We've walked by one giant, Nimrod, a mighty hunter, with his horn (like Roland). But there are more. Three, at least. Ephialtes, Briareus, and Antaeus. Figures out of classical literature who sit at the bottom of hell and pose more theological questions than we can imagine.

Join me, Mark Scarbrough, as we continue on into Inferno's Canto XXXI, a liminal space where all bets are off. Even theological ones. And especially literary ones.

Here are the segments of this episode of WALKING WITH DANTE:

 

[01:35] My English translation of this passage: INFERNO, Canto XXXI, lines 82 - 111. If you'd like to read along or drop a comment, just scroll down this page.

[03:53] The insistence on turning to the left--except twice when we've turned to the right.

[06:07] The curious insistence on measurable distances in lower hell.

[09:26] Three giants ahead. First up, Ephialtes.

[13:52] Jove?

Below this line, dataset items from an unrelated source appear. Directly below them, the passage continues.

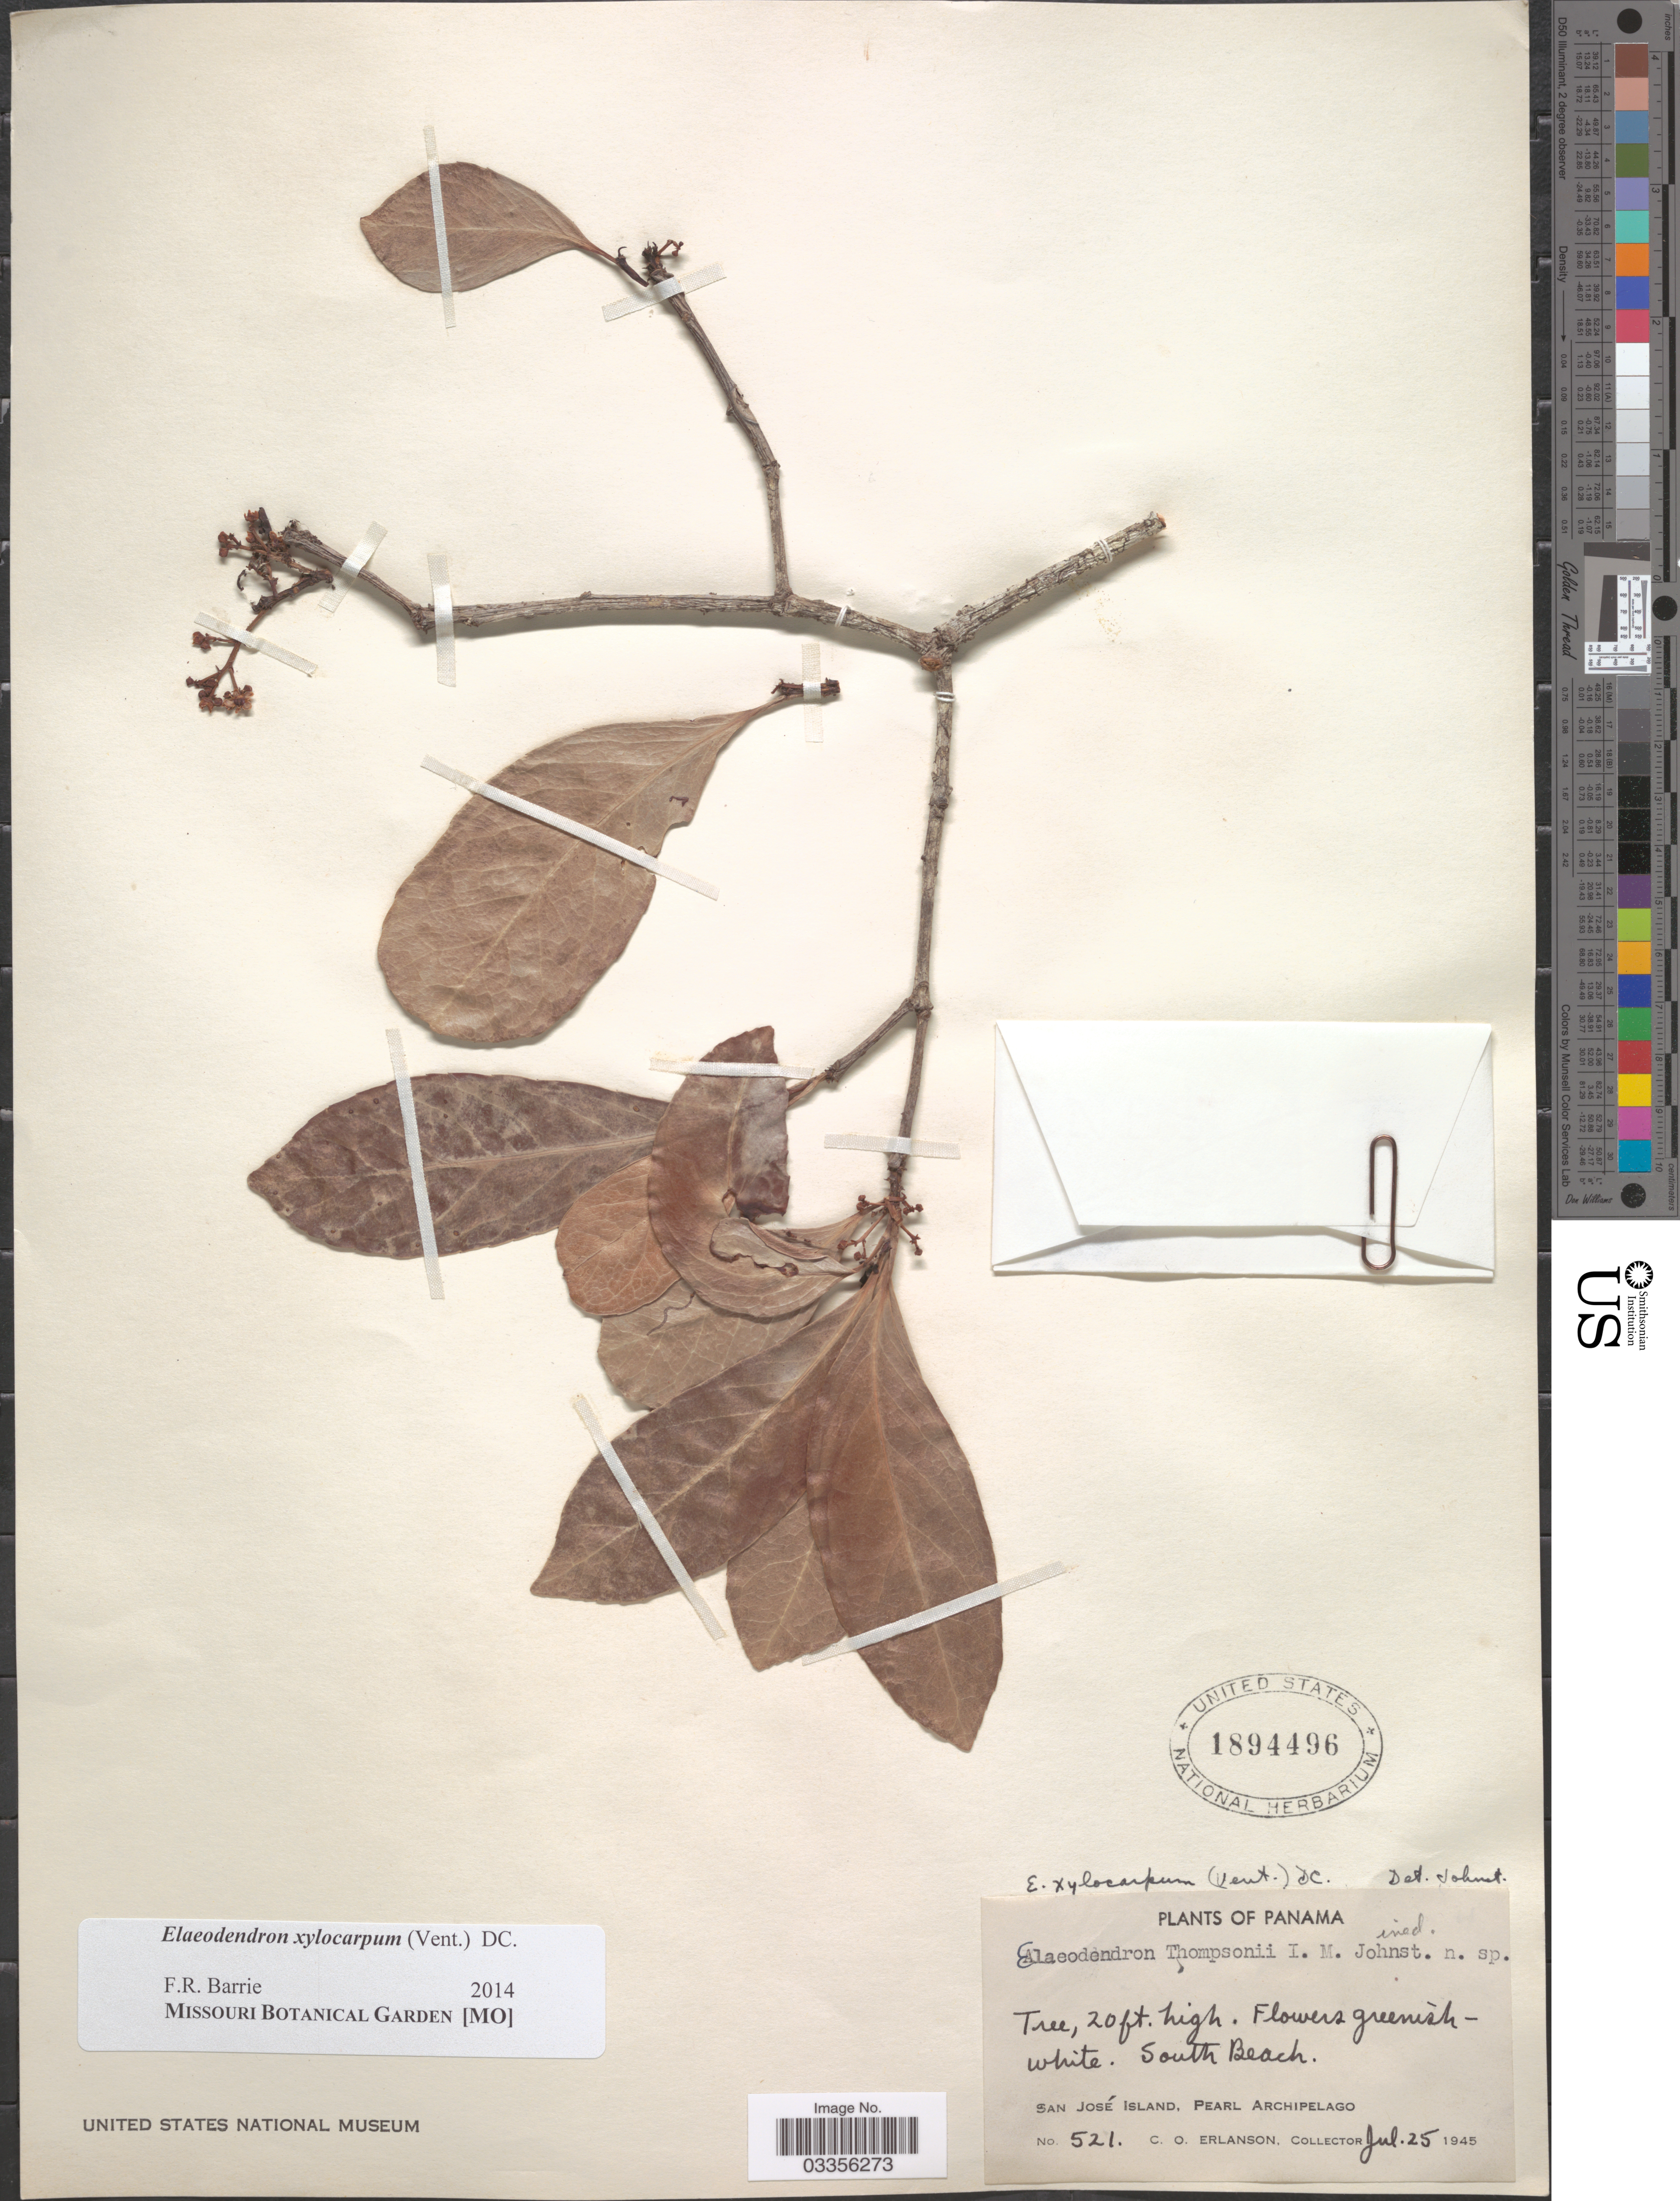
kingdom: Plantae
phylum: Tracheophyta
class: Magnoliopsida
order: Celastrales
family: Celastraceae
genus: Elaeodendron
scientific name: Elaeodendron xylocarpum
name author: (Vent.) DC.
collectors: C. O. Erlanson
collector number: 521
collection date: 1945-07-25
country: Panama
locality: South Beach. San José Island, Pearl Archipelago.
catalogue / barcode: US 1894496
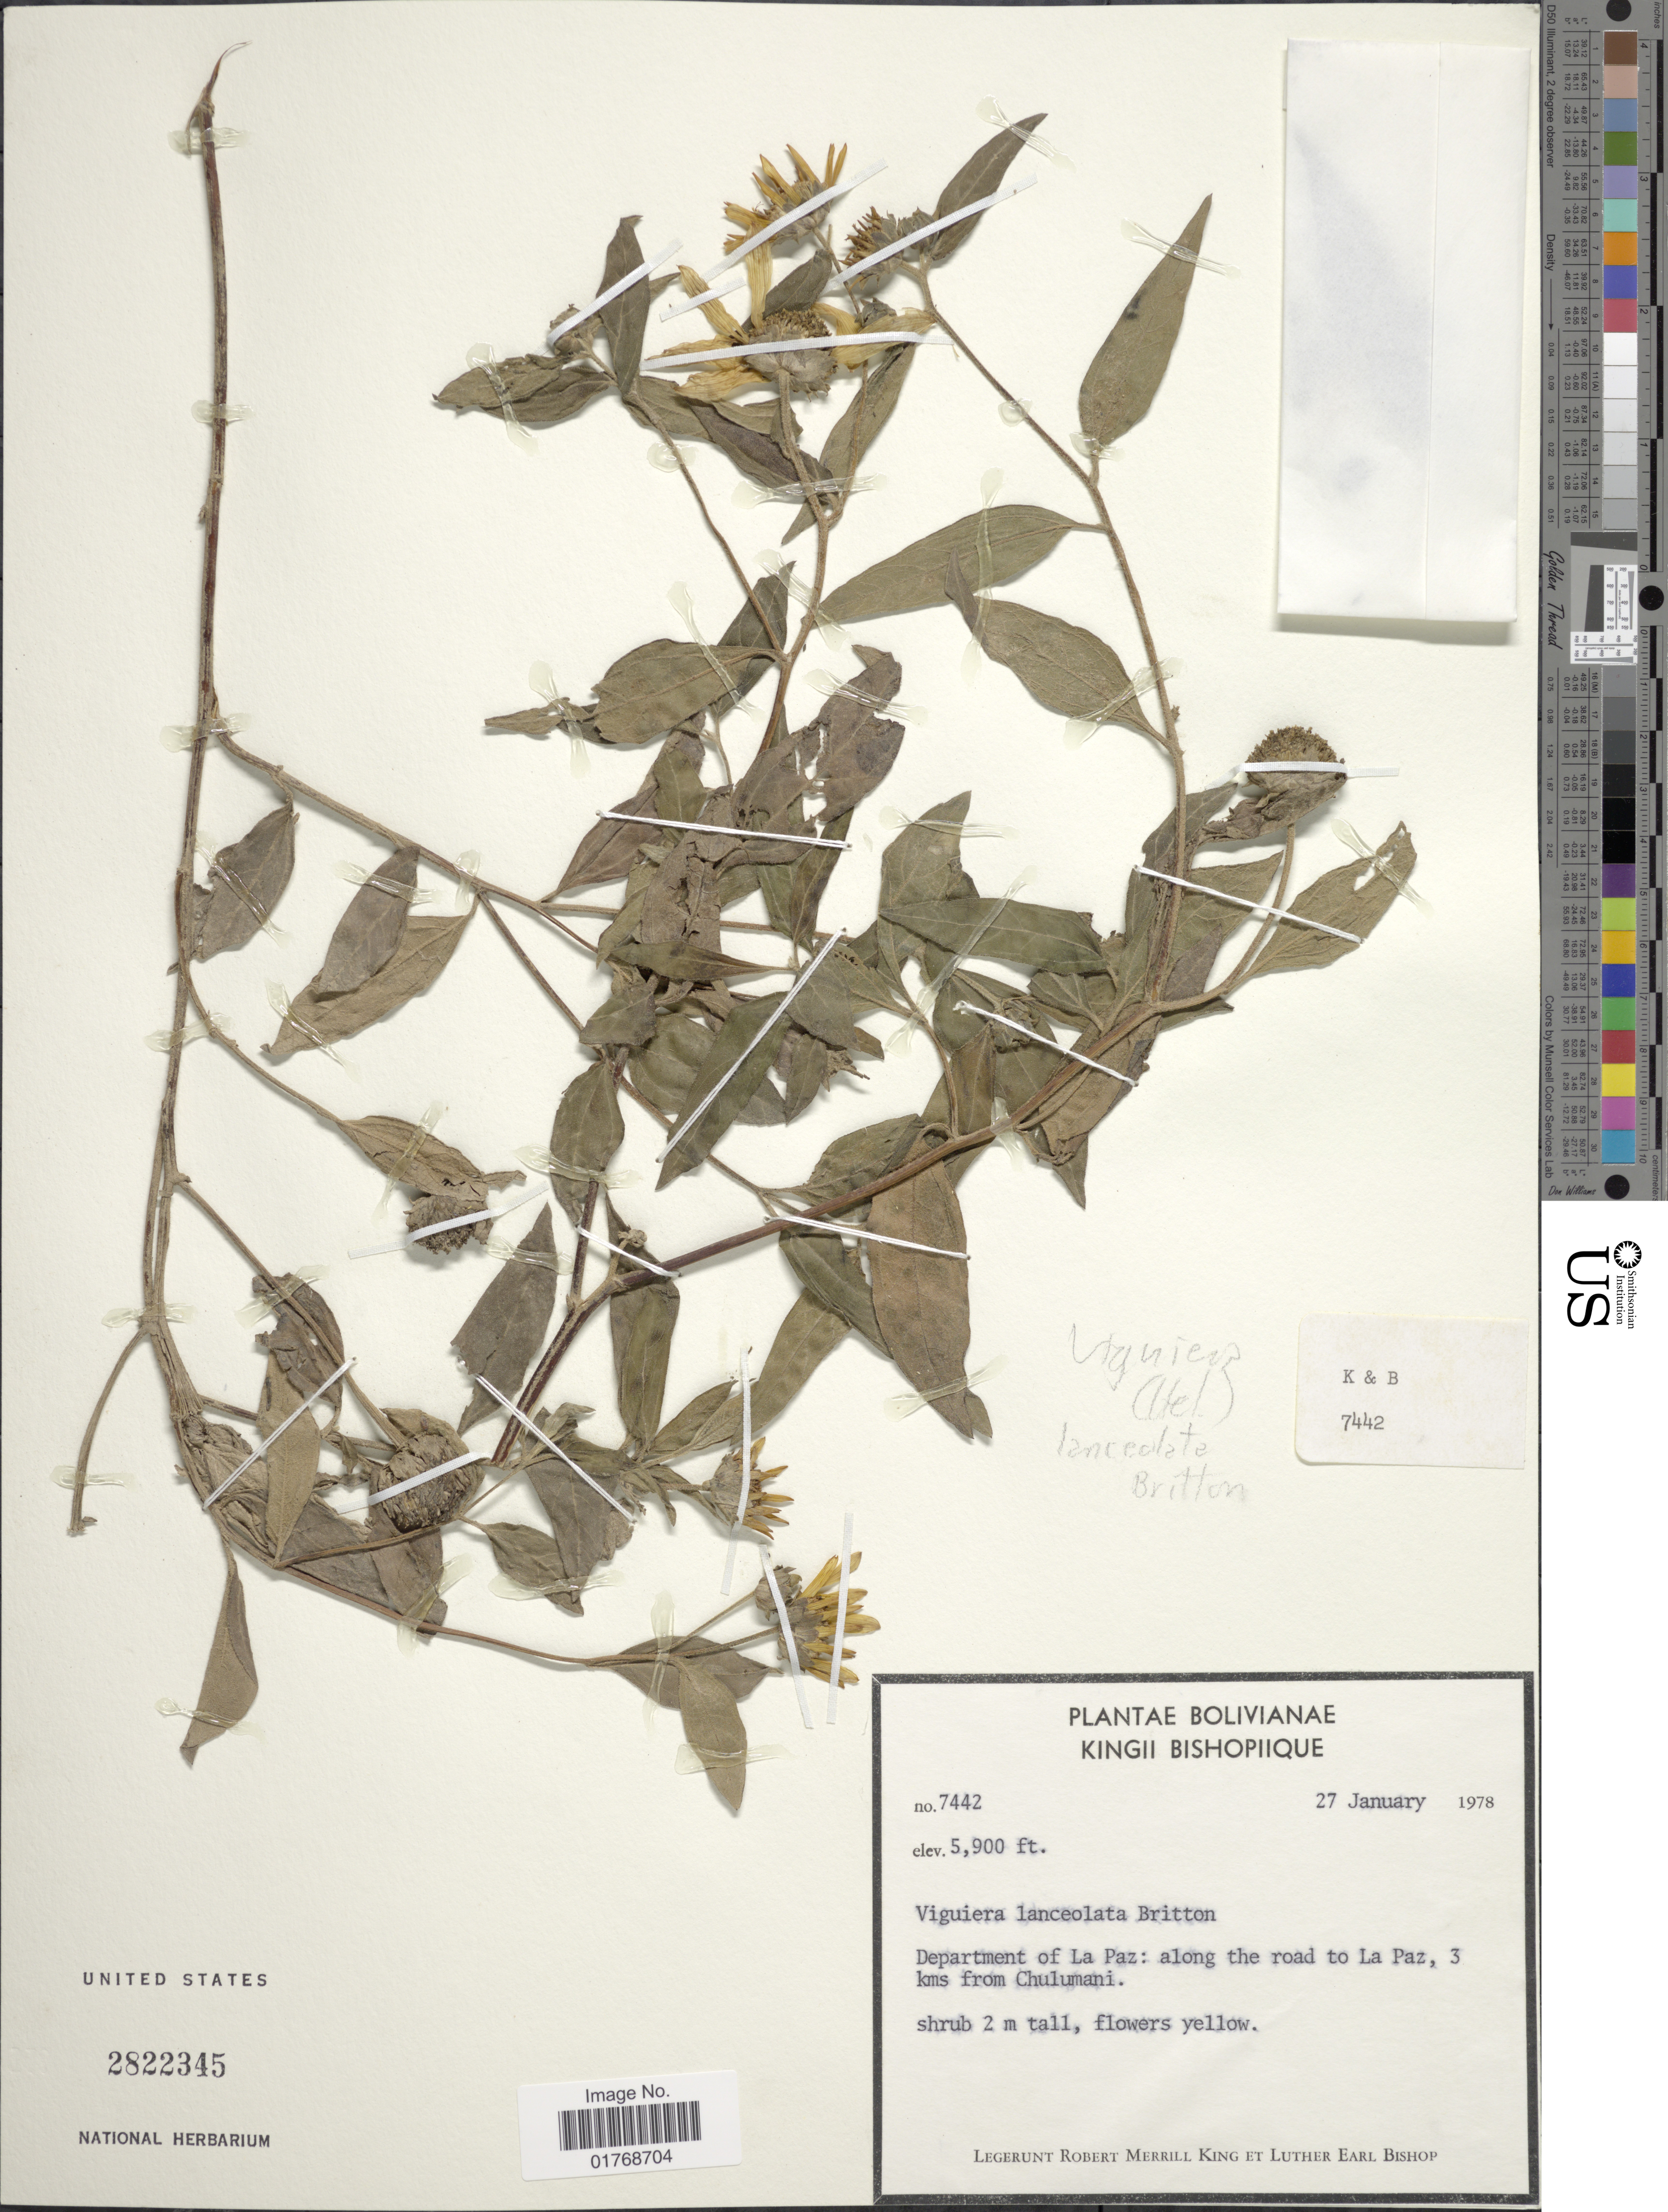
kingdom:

He threatened Jove? Why not God?

[14:14] Next up, Briareus.

[16:48] Finally, Antaeus.

[18:43] The theological riddle in this passage: Antaeus' position in hell. Was he just made bad?

[22:08] Virgil and The Aeneid: back to rewriting it.

[24:36] Shaking Ephialtes for reasons that are not clear, except he's still a tower.

[27:16] The question of the stakes in Canto XXXI.

[29:12] Liminal spaces and the question of authority.

[30:37] Rereading INFERNO, Canto XXXI, lines 82 - 111.

And here’s my English translation of Inferno, Canto XXXI, Lines 82 – 111

 

So we went quite a ways along our journey,

Having now turned to the left. About a crossbow shot farther on,

We found the next one, a little more bestial and grandiose.

 

I don’t know what sort of master craftsman did this to him,

Nor can I say, but he was bound

With his right arm behind him and his left out in front

 

By a chain that held him tight

Around his neck, then went around the exposed part

Of him for five circles.


“This prideful one hoped to test out

His strength against Jove on high,”

My guide said. “So he’s got his reward.

 

“Ephialtes is his name. He dared grand feats

When the giants struck fear into the gods.

The arms he moved back then can’t be moved at all now.”

 

Then I to him, “If it’s permissible, I’d like to see

The mammoth Briareus,

To experience him with my own eyes.”

 

At which he replied, “You’ll see Antaeus

Pretty close by. He speaks. He isn’t bound.

He’ll set us down on the very foundations of all that’s sinful.

 

That one you wish to see? He’s much farther on

And is bound up and formed just like this one here,

Except that his face looks even more ferocious.”

 

Never has a rugged earthquake

Made a tower shake so hard

As Ephialtes suddenly shook himself.

 

I’ve never feared death more than at that moment.

The fear itself would have done me in,

Except I could still see his chains.